Cambridge Consultants has a long track record of delivering innovative fluorescence detection solutions for challenging applications such as clinical diagnostics equipment, fertility monitors and pregnancy tests, and authentication of valuable documents. Crude oil is naturally fluorescent – so the company has now used its fluorescence experience to build the new oil spill detection technology platform.

“The environmental impact of oil and gas leaks has never been more visible to the public – with the recent disaster in the Gulf of Mexico – yet the solutions currently available do not meet all the requirements in terms of performance and reliability,” said Dr Frances Metcalfe, Associate Director, Oil and Gas, at Cambridge Consultants.

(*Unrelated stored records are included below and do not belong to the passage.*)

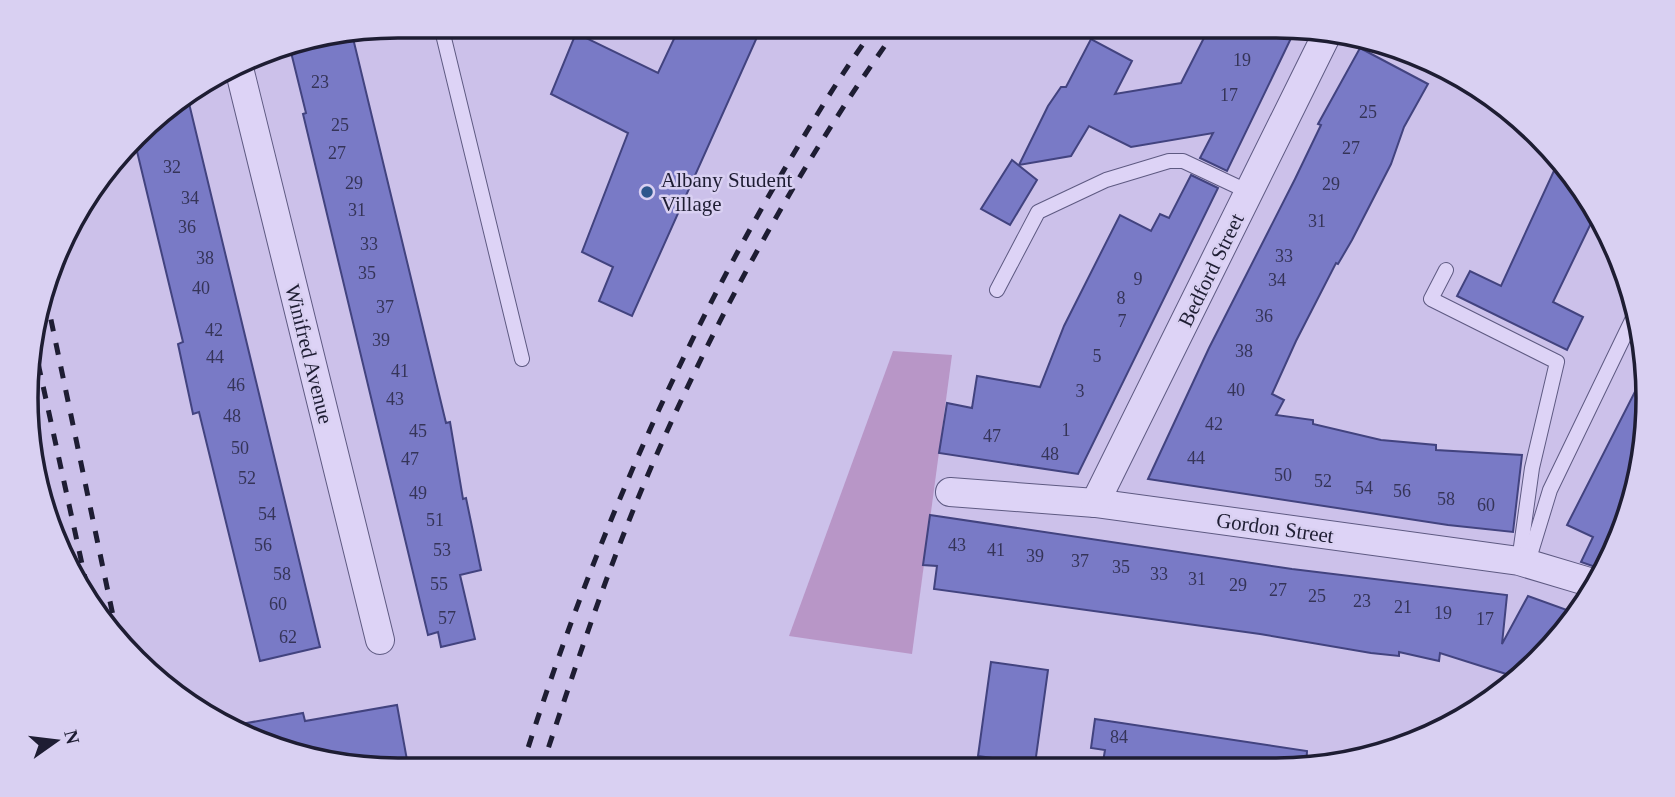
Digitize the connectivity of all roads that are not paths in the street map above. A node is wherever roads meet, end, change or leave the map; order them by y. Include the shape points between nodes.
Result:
1 (445, 38) edge
2 (1323, 42) edge
3 (241, 75) edge
4 (1249, 192) junction
5 (1446, 270) dead end
6 (997, 290) dead end
7 (1629, 326) edge
8 (522, 359) dead end
9 (950, 492) dead end
10 (1095, 503) junction
11 (1524, 562) junction
12 (1586, 581) edge
13 (380, 640) dead end

1 - 8 lane
2 - 4 street, Bedford Street
3 - 13 street, Winifred Avenue
4 - 6 lane via 1183,161 1106,180 1038,212
4 - 10 street, Bedford Street
5 - 11 lane via 1431,299 1557,362 1532,468
7 - 11 lane via 1550,490
9 - 10 street, Gordon Street
10 - 11 street, Gordon Street
11 - 12 street, Gordon Street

Currently, aircraft use long-range radar and scanners to detect fluorescence – but they are expensive and difficult to operate. Many oil companies still primarily rely on unsophisticated visual reports which are not consistently accurate. Many leaks are not detected until a slick comes to the surface and is visible to the human eye. The new technology aims to provide a compact, robust system that can be permanently installed for example along subsea pipelines.

Dr Metcalfe said: “To be effective and trusted, any detection system must detect spills early enough but be immune to false alarms – otherwise it will not be used.
“Our work so far shows that any reliable oil spill detection system will need to use more than one sensing method, and the best combination will depend largely on where and how it is going to be used. An oil spill ‘alarm’ system of sensors distributed across the seabed – or a series of oil platforms – is going to need a different design solution from a system for scanning a harbour or stretch of coastline from a distance to track oil spills that might be heading for the shore. Our world-leading skills in sensor design, data fusion and probabilistic signal processing enable us to identify and deliver the optimal solution for a given set of circumstances.”

The new oil spill detection technology platform is the latest in a series of high-performance sensor developments Cambridge Consultants has undertaken for the oil and gas industry. “Developing new technologies to tackle difficult but high-value issues for this industry is a growing area of activity for us and we are actively growing our team,” said Dr Metcalfe.